The current common format has been created from scratch, and will evolve a lot with time and as we add new features in GitLab. Vendors are starting to use this format, and will suffer from these changes, some of them could be breaking changes. We already have a versioning in place, but I wonder if there a format out there that would be "standard" (supported by an org like NVD, Mitre, or OWASP).
This issue is a placeholder to start discussions on this topic, and gather our findings.
SARD/Testsuite does not have any standard result format, in spite of the fact that this is exactly the type of project that should have a standard reporting format.
Vulntology is not relevant for our work.
OSCAL is to describe Access Controls - not vulnerabilities.
Retire.js has a format, but the format is proprietary to retirejs. It is not very detailed. GitLab currently covers all the fields that RetireJS has in its reports.
@plafoucriere I'm not sure we'll ever find a replacement for the common format but we can try
The main reason for me is that we're building that format to fulfill some needs that are specific to GitLab. This means sooner or later we'll need to superset that standard, or be blocked by it.

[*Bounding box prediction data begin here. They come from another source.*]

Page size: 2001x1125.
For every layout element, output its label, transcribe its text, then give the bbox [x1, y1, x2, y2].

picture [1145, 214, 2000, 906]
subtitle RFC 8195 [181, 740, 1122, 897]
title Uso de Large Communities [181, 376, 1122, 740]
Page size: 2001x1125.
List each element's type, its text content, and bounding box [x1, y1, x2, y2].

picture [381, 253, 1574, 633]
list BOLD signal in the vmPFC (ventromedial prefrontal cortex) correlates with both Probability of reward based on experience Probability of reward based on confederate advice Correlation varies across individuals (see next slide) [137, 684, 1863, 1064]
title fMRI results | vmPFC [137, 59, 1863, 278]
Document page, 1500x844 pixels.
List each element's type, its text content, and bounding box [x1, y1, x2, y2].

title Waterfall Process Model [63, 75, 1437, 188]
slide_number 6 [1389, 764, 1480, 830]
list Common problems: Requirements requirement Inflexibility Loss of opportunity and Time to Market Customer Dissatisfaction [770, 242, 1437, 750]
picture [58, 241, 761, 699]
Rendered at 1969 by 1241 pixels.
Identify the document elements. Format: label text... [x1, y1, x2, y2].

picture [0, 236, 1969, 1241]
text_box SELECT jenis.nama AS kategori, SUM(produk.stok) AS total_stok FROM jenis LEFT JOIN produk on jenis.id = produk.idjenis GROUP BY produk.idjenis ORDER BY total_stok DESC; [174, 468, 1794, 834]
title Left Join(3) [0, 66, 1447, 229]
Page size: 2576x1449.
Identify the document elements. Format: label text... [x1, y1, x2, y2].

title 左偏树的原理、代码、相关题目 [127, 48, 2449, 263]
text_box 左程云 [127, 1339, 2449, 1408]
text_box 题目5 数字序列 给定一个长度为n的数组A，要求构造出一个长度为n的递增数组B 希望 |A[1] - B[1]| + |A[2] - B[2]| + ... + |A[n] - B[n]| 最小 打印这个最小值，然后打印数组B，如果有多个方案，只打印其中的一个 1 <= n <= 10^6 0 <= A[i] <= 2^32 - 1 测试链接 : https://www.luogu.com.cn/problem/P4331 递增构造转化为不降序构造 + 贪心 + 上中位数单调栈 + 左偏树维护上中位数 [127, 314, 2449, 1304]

Also, I think that our features (and thus the corresponding report format) are going beyond the usual reporting capabilities. Mainly, we not only need to share a status at a given point in time, but we need data that allow us to e.g. track vulnerabilities over time and to be able to aggregate them in a consistent way, whatever how heterogeneous the scanners are.
Finally, when reviewing formats, we should distinguish these made to report known vulnerabilities from these made to report occurrences of these vulnerabilities in the context of a project. It's subtle but there is a difference. E.g. https://github.com/RetireJS/retire.js/blob/master/repository/jsrepository.json is for the former, while we need the later.
@plafoucriere I'm not sure we'll ever find a replacement for the common format but we can try
I'm not sure either, I just don't want to wake one year from now discovering something was kind of standard, used by a lot of companies in the security space, and could have saved us a lot of questions and work :)
The main reason for me is that we're building that format to fulfill some needs that are specific to GitLab. This means sooner or later we'll need to superset that standard, or be blocked by it.
Perhaps that is an avenue worth investigating rather than to be avoided. If indeed there is an existing standard for reporting vulnerability occurrences that's similar to ours, I could see using that as a base and having GitLab extensions. It might increase 3rd-party adoption if there's a spec they may already be using or that we could point to as an accepted industry practice.
Of course there may be too many unique cases we're handling for that to be feasible. In that instance, perhaps we eventually define our own standard for vulnerability instance reporting? If there's truly some unique value in our common report format, I can see trying to push for that to be an open standard of cross-tool vuln reporting.